ACTIVITY LIST —
1 > In the essay on magazine publishing, which magazine did the parent company send in place of ReadyMade?
2 > Please carry the essay on unsubscribing from a magazine forward from its last sentence, keeping its voice.

PROVIDED PASSAGE —
____________
The insignificance of man in the face of modern magazine publishing

Nothing demonstrates to a man his ultimate insignificance in the Great Economy like his inability to unsubscribe from a magazine.

(All right, fine: Lots of things demonstrate to a man his ultimate insignificance in the Great Economy. But this one is particularly stupid, and sufficiently banal that I can laugh at it, unlike, say, losing my job, which was less obviously humorous.)

Here’s what happened. I used to subscribe to a hipstery sort of design and decorating magazine called ReadyMade, full of the sort of things I’d have wanted to make and do in my impoverished twenties. I read it in my late thirties out of ironic nostalgia for my own youthful irony. That magazine went out of business with six months left on my subscription, which I had been unlikely to renew anyway, and the parent company (Globo-Zines Inc.) sent me Better Homes and Gardens instead, a thoroughly un-hipsterish and unironic publication and one whose design notions I had even less desire to emulate. I see that the two magazines have ostensibly the same purpose, but the demographics are completely different. The one ran ads for new releases by twee little indy bands; the other shills Campbell’s soup. And where ReadyMade at least pretended that you were actually going to do some of the projects described in its pages, Better Homes and Gardens doesn’t seem to. It seems designed solely to sell paint.

I usually ignore it until my daughter spots it and unsheaths it from its plastic wrapper. (ReadyMade didn’t come wrapped in plastic, but arrived with its cover charmingly, insouciantly crinkled.) She’s a junior art director, so she finds this kind of thing fascinating. Her contribution to Sunday dinner is folding the napkins into boots and butterflies. But even she can’t get anything out of BHG, except for one article in the December issue on tying bows from ribbon. Being homeschooled, and raised in part by me, she makes fun of it mercilessly.
____________
RECORDED INFORMATION —
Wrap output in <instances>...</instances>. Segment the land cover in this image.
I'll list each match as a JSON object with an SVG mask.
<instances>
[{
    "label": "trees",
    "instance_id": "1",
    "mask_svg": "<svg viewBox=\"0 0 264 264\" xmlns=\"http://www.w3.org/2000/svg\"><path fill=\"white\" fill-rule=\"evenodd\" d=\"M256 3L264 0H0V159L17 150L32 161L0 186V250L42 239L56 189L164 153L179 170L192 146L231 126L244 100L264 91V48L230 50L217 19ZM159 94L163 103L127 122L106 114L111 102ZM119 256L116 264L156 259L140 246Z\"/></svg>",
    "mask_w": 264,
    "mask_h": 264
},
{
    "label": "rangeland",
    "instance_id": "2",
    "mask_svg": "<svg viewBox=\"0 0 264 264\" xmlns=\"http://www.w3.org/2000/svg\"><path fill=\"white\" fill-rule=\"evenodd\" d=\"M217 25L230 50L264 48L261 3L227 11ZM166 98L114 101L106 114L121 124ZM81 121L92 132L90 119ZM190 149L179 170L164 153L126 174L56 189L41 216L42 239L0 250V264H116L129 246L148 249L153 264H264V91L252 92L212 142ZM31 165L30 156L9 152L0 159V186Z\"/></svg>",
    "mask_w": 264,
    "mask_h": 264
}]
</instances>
____________
ANSWERS BELOW —
1 > Better Homes and Gardens.

2 >
“Hey dad! It says this month’s hot color is jade. We have to paint the whole house jade.”

“I’ll get right on that.” (Chopping onions, or whatever.)

“No, we have to go to Home Depot now and buy paint…”

“I’ll do it next month.”

“Next month it will be too late! They’ll be on to apricot or something.”

And then it goes into the recycling bin, except for the plastic sheath.

After a few months of this skim, chuckle, and chuck routine I was invited to renew my subscription, a subscription I hadn’t newed in the first place. I ignored the invitation. Invitations were followed by increasingly stern warnings, and then, blessedly, a large-lettered LAST ISSUE across the front of the sheath. Sweet release! I tossed the last issue.

And then, a month later, arrived the next issue. Without a bill.

And a month later, another one. It’s been six months now since my LAST ISSUE, and still they keep coming. Yesterday I noted that the address sticker says JUN 16, by which time the girl will be a teenager and have moved on from napkins to boys.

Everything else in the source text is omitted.